Big Bertha! Sold at Food Markets only.

Watch circa 1960's commercial Here (requires Real Player to view.)

Cool toy !

Still looking for an actual toy.

Enjoy the show


----------



## skippershe (May 22, 2006)

Good work Jim








I found a Big Shot on eBay...still looking for Big Bertha. Wonder what the food market thing is all about?


----------



## California Jim (Dec 11, 2003)

And another blurb found about it on TVParty.com

"When you talk about fearsome weapons of mass destruction, red-blooded American boys could easily obtain the mother of all artillery weapons - Big Bertha. Easy to find because it was sold exclusively in grocery stores."


----------



## Dark Green Dmax (Aug 2, 2005)

Darn it...my computer at my work has all the links to this TV ad blocked. Can anybody who can view this find out the Mfg of this 60's terror weapon...that could only be bought in gro stores!


----------



## Oregon_Camper (Sep 13, 2004)

Wasn't born yet...but it sounds like a fun toy....


----------



## 3LEES (Feb 18, 2006)

2500Ram said:


> And another blurb found about it on TVParty.com
> 
> "When you talk about fearsome weapons of mass destruction, red-blooded American boys could easily obtain the mother of all artillery weapons - Big Bertha. Easy to find because it was sold exclusively in grocery stores."


Good Job Jim!

We are in awe of your searching abilities!









Dan


----------



## huntr70 (Jul 8, 2005)

3LEES said:


> It is a train car and I sure would like to own one of these.
> 
> I have an entire Lionel train set (circa 1959), and that car would greatly enhance my set!
> 
> If you could find one today, I'm sure it would cost a small fortune to acquire it.

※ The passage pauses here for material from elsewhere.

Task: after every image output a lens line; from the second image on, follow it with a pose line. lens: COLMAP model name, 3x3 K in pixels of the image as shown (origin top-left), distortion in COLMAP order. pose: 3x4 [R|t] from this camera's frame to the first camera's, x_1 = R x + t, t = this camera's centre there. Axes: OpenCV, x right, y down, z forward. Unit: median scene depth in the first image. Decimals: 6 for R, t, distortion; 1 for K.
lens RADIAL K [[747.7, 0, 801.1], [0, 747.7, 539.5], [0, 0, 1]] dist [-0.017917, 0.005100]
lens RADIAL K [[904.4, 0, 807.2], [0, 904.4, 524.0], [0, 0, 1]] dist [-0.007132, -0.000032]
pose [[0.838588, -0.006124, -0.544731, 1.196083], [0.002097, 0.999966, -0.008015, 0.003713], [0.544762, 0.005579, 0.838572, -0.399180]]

Your wish is my command.....









Click here

Steve


----------



## skippershe (May 22, 2006)

Here is a website with a forum about vintage toys...they talk about the Big Bertha Cannon Toy. Maybe you could ask them if they know who made it...
clicky

Hmmm, the posts are from 2004 however...









I also sent an email to the site that Jim posted earlier asking if they had any information...I'll let you know if I hear back from them

Dawn


----------



## mountainlady56 (Feb 13, 2006)

Hi, Dmax!
I think this link will help you out. Fits the description of what you were talking about!
http://reviews.ebay.com/Lionel-Guide-to-US...000000002080899
Darlene


----------



## skippershe (May 22, 2006)

Here's a Big Shot that I found on eBay:

Big Shot

DMax,
After watching the video, it still doesn't tell you who the manufacturer is for the Big Bertha...Hopefully I'll get an answer from tvparty.com...maybe they'll know something...


----------



## 3LEES (Feb 18, 2006)

huntr70 said:


> It is a train car and I sure would like to own one of these.
> 
> I have an entire Lionel train set (circa 1959), and that car would greatly enhance my set!
> 
> If you could find one today, I'm sure it would cost a small fortune to acquire it.

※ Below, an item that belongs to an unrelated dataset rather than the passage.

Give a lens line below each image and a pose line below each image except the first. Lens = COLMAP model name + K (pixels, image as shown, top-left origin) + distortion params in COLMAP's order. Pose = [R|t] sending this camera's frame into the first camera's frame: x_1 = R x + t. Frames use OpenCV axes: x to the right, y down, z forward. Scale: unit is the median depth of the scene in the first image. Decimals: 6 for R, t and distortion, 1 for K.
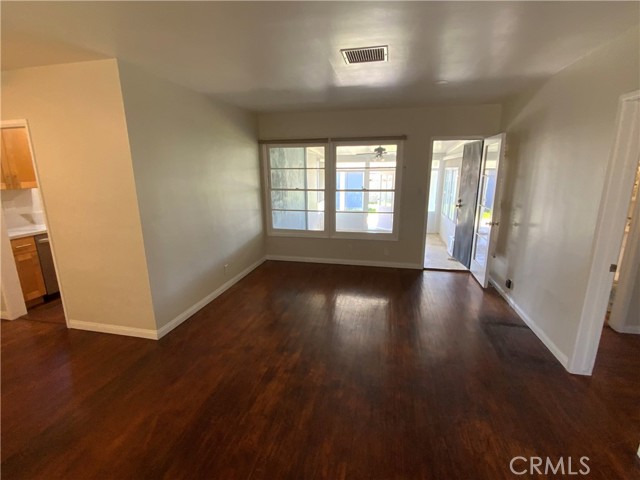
lens RADIAL K [[303.8, 0, 321.6], [0, 303.8, 242.5], [0, 0, 1]] dist [0.026399, -0.021802]
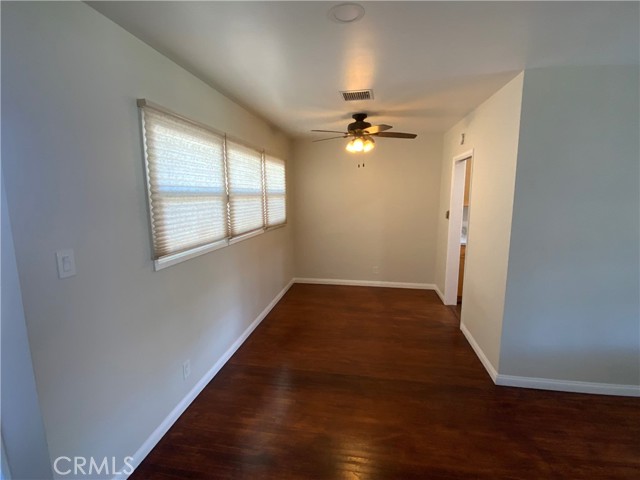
lens RADIAL K [[303.8, 0, 321.6], [0, 303.8, 242.5], [0, 0, 1]] dist [0.026399, -0.021802]
pose [[0.060080, 0.158565, -0.985519, 0.232583], [-0.236406, 0.961474, 0.140284, -0.075742], [0.969795, 0.224554, 0.095251, 0.367037]]
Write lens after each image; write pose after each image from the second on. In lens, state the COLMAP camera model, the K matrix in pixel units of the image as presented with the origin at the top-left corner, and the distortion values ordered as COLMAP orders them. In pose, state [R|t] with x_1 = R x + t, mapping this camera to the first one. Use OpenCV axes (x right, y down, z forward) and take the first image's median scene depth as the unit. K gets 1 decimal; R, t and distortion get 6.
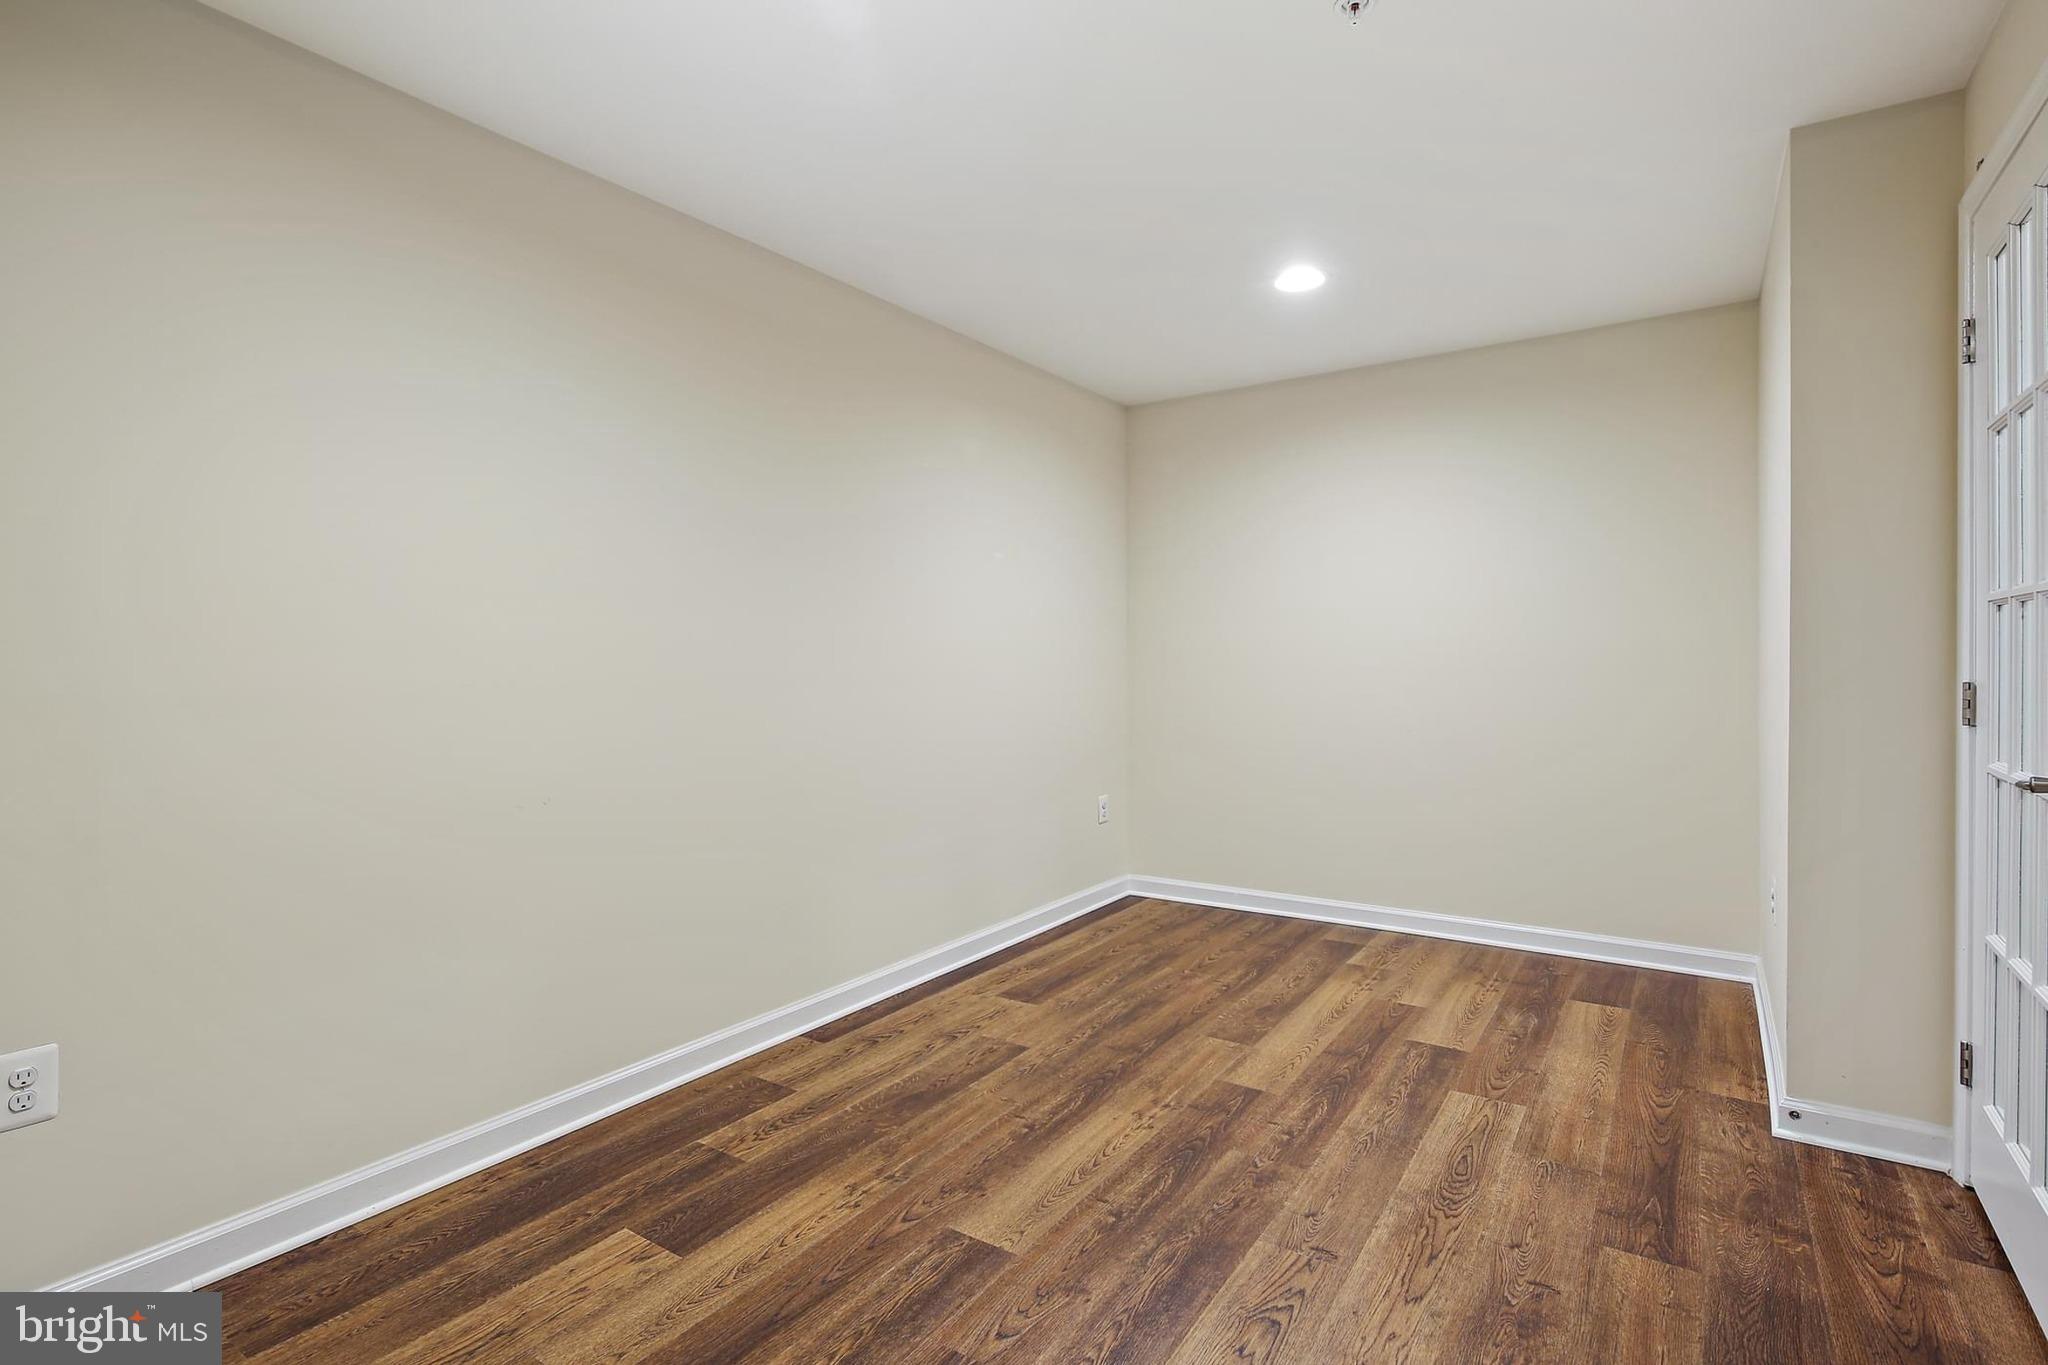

Your wish is my command.....








Click here
Steve
[/quote]
Alas, it is sold. But thanks for the link!

Dan


----------



## Dark Green Dmax (Aug 2, 2005)

I was able to view the commercial clip last night. Yea thats it. I guess after 40 years my memory was a bit off (it had imiation tracks on the back w/wheels behind them) other than that i also now remember that these were made more to sell cheaply(ie..only in Gro Stroes) as they didn't last very long! THANKS ONE & ALL It was still a great trip down memory lane! Also it sounds like they are speaking German at beginning of the comercial which leads me to think that this was a cheap Gro store chain import from Der Fartherland


----------